::: Supplied records
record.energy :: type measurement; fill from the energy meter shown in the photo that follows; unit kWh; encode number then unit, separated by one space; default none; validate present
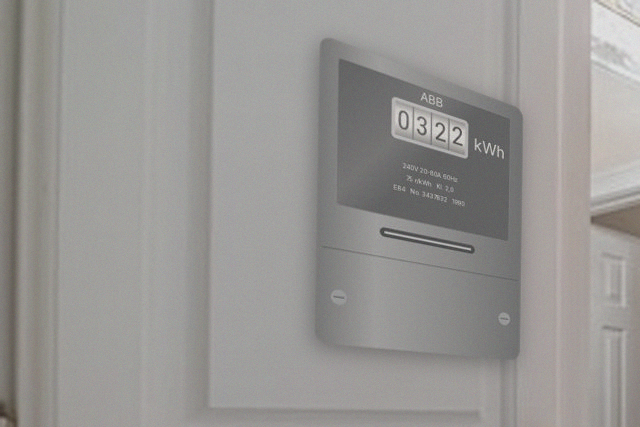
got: 322 kWh
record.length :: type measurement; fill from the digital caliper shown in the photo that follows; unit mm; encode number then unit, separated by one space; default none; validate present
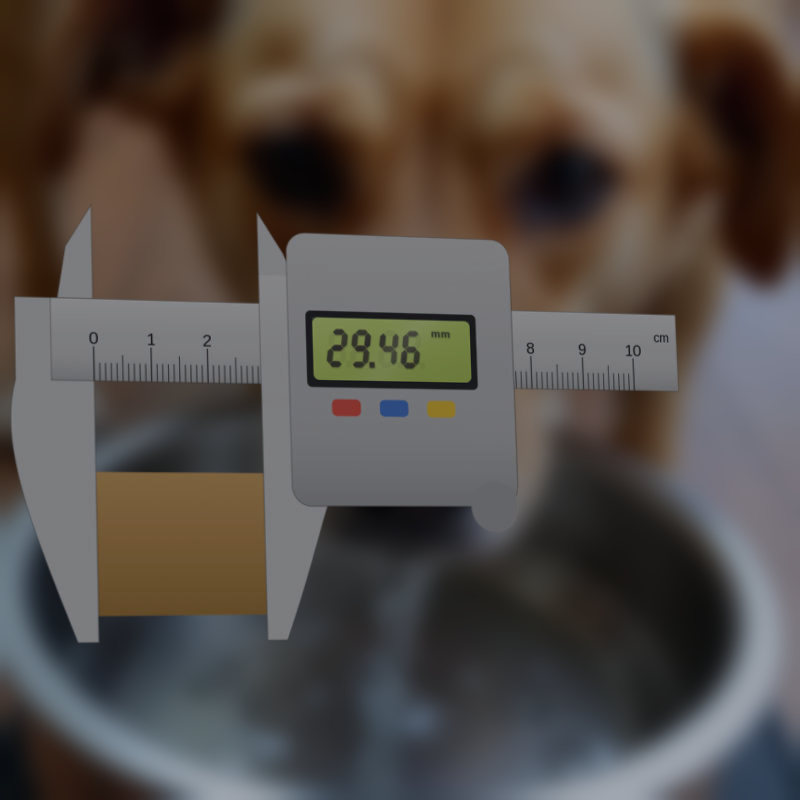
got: 29.46 mm
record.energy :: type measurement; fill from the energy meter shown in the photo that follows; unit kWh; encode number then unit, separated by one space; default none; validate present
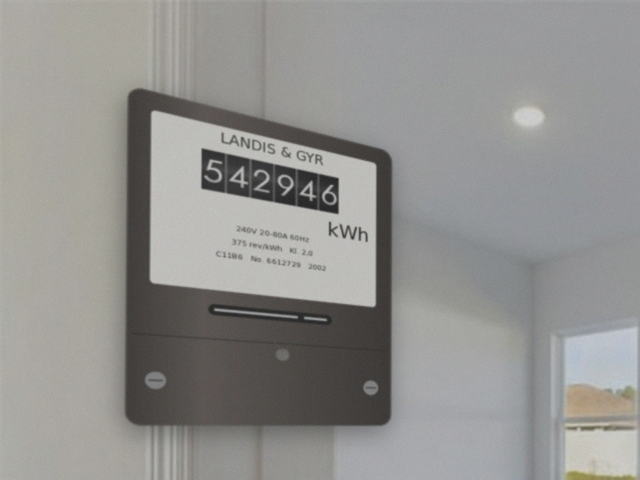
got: 542946 kWh
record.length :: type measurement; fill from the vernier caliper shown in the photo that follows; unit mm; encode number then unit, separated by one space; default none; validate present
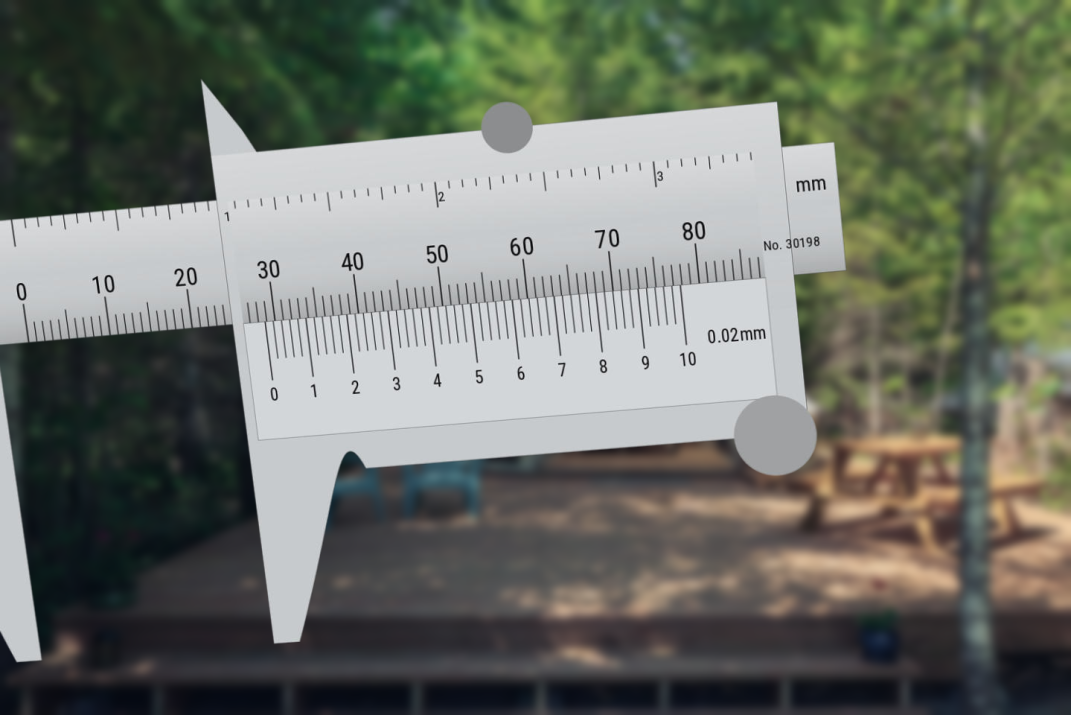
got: 28.8 mm
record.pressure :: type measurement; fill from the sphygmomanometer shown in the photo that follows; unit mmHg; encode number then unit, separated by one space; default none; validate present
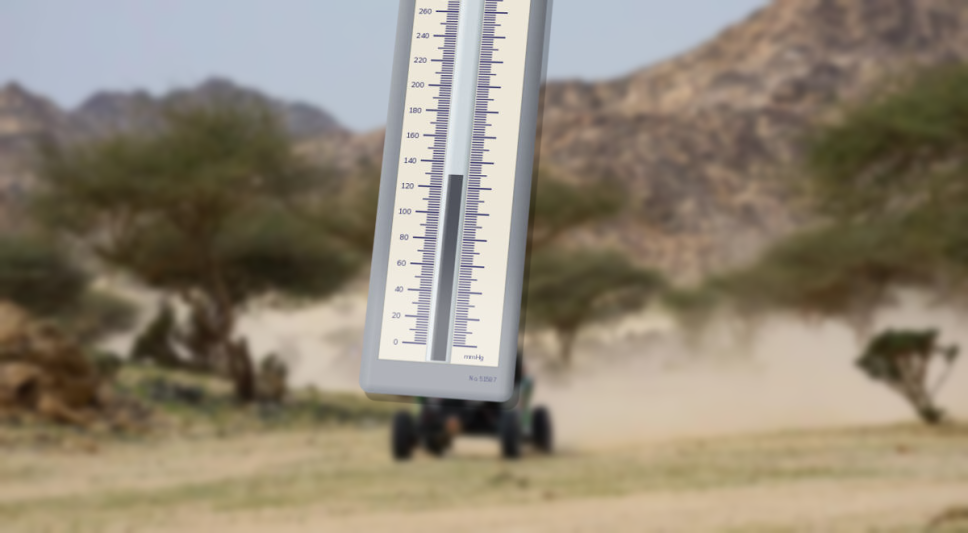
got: 130 mmHg
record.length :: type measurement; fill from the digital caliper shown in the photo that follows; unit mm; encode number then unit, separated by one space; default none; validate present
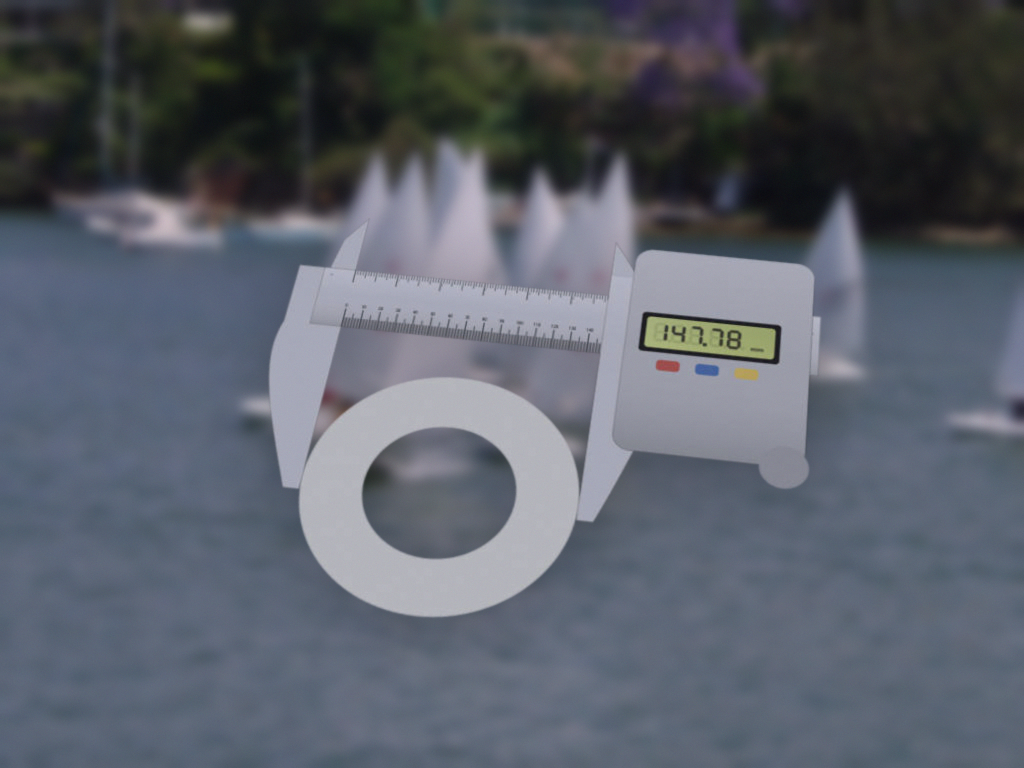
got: 147.78 mm
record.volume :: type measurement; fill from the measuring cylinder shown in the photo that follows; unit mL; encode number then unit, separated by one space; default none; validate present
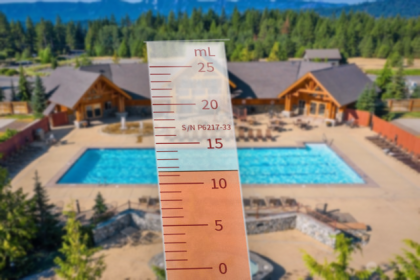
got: 11.5 mL
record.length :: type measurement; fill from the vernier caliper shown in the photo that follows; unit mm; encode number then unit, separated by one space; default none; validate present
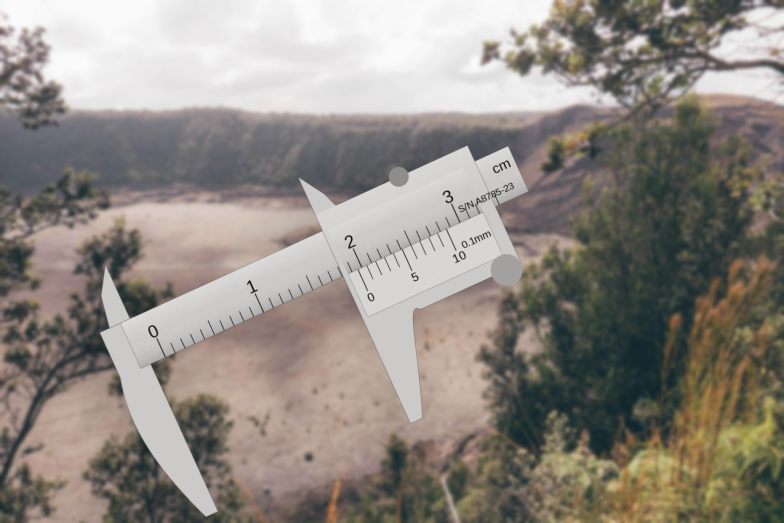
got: 19.6 mm
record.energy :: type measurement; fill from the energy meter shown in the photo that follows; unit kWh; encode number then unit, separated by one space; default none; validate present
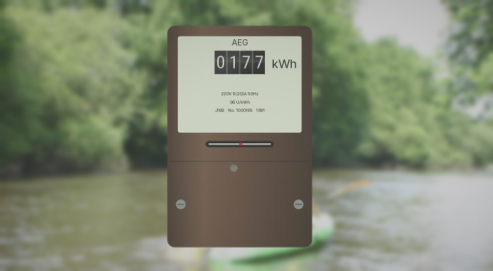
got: 177 kWh
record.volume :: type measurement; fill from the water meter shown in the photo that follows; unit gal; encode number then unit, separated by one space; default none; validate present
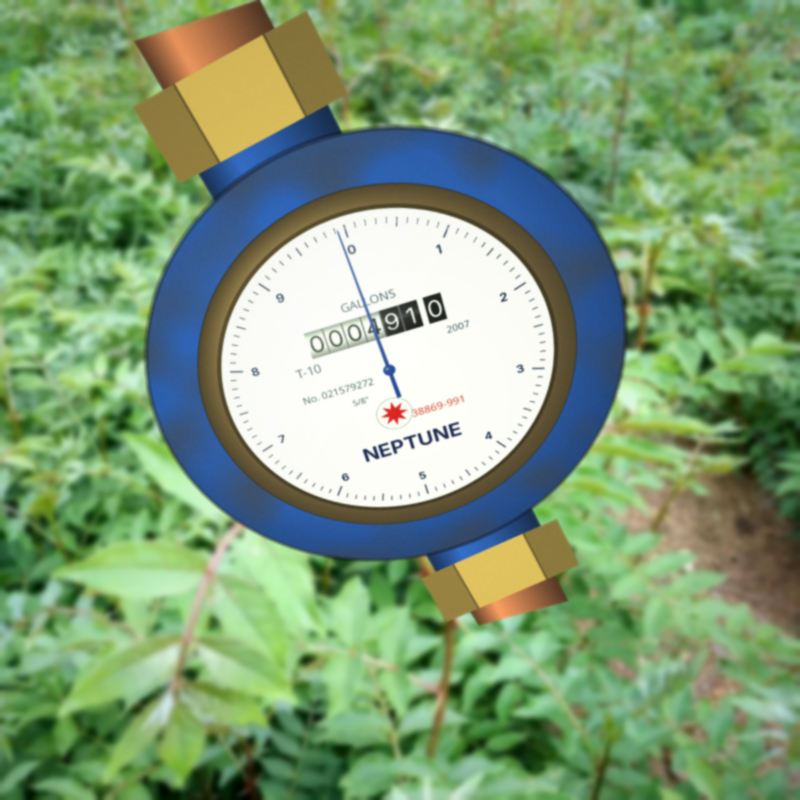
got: 4909.9 gal
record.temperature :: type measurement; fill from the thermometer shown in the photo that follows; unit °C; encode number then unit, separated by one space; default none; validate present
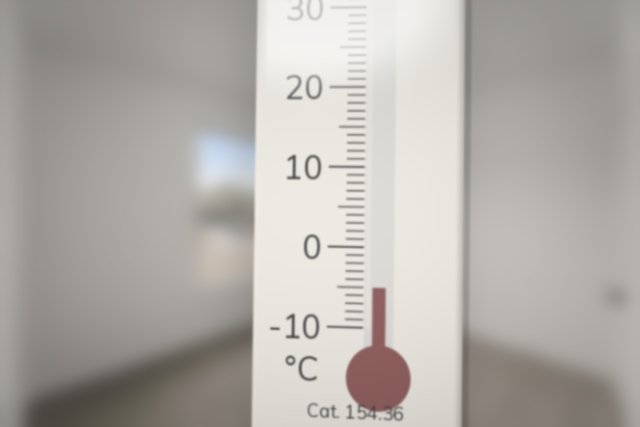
::::::
**Your objective:**
Pull every item above into your answer verbatim, in the order given, leaving out the pictures.

**Result of this exercise:**
record.energy :: type measurement; fill from the energy meter shown in the photo that follows; unit kWh; encode number then unit, separated by one space; default none; validate present
got: 322 kWh
record.length :: type measurement; fill from the digital caliper shown in the photo that follows; unit mm; encode number then unit, separated by one space; default none; validate present
got: 29.46 mm
record.energy :: type measurement; fill from the energy meter shown in the photo that follows; unit kWh; encode number then unit, separated by one space; default none; validate present
got: 542946 kWh
record.length :: type measurement; fill from the vernier caliper shown in the photo that follows; unit mm; encode number then unit, separated by one space; default none; validate present
got: 28.8 mm
record.pressure :: type measurement; fill from the sphygmomanometer shown in the photo that follows; unit mmHg; encode number then unit, separated by one space; default none; validate present
got: 130 mmHg
record.length :: type measurement; fill from the digital caliper shown in the photo that follows; unit mm; encode number then unit, separated by one space; default none; validate present
got: 147.78 mm
record.volume :: type measurement; fill from the measuring cylinder shown in the photo that follows; unit mL; encode number then unit, separated by one space; default none; validate present
got: 11.5 mL
record.length :: type measurement; fill from the vernier caliper shown in the photo that follows; unit mm; encode number then unit, separated by one space; default none; validate present
got: 19.6 mm
record.energy :: type measurement; fill from the energy meter shown in the photo that follows; unit kWh; encode number then unit, separated by one space; default none; validate present
got: 177 kWh
record.volume :: type measurement; fill from the water meter shown in the photo that follows; unit gal; encode number then unit, separated by one space; default none; validate present
got: 4909.9 gal
record.temperature :: type measurement; fill from the thermometer shown in the photo that follows; unit °C; encode number then unit, separated by one space; default none; validate present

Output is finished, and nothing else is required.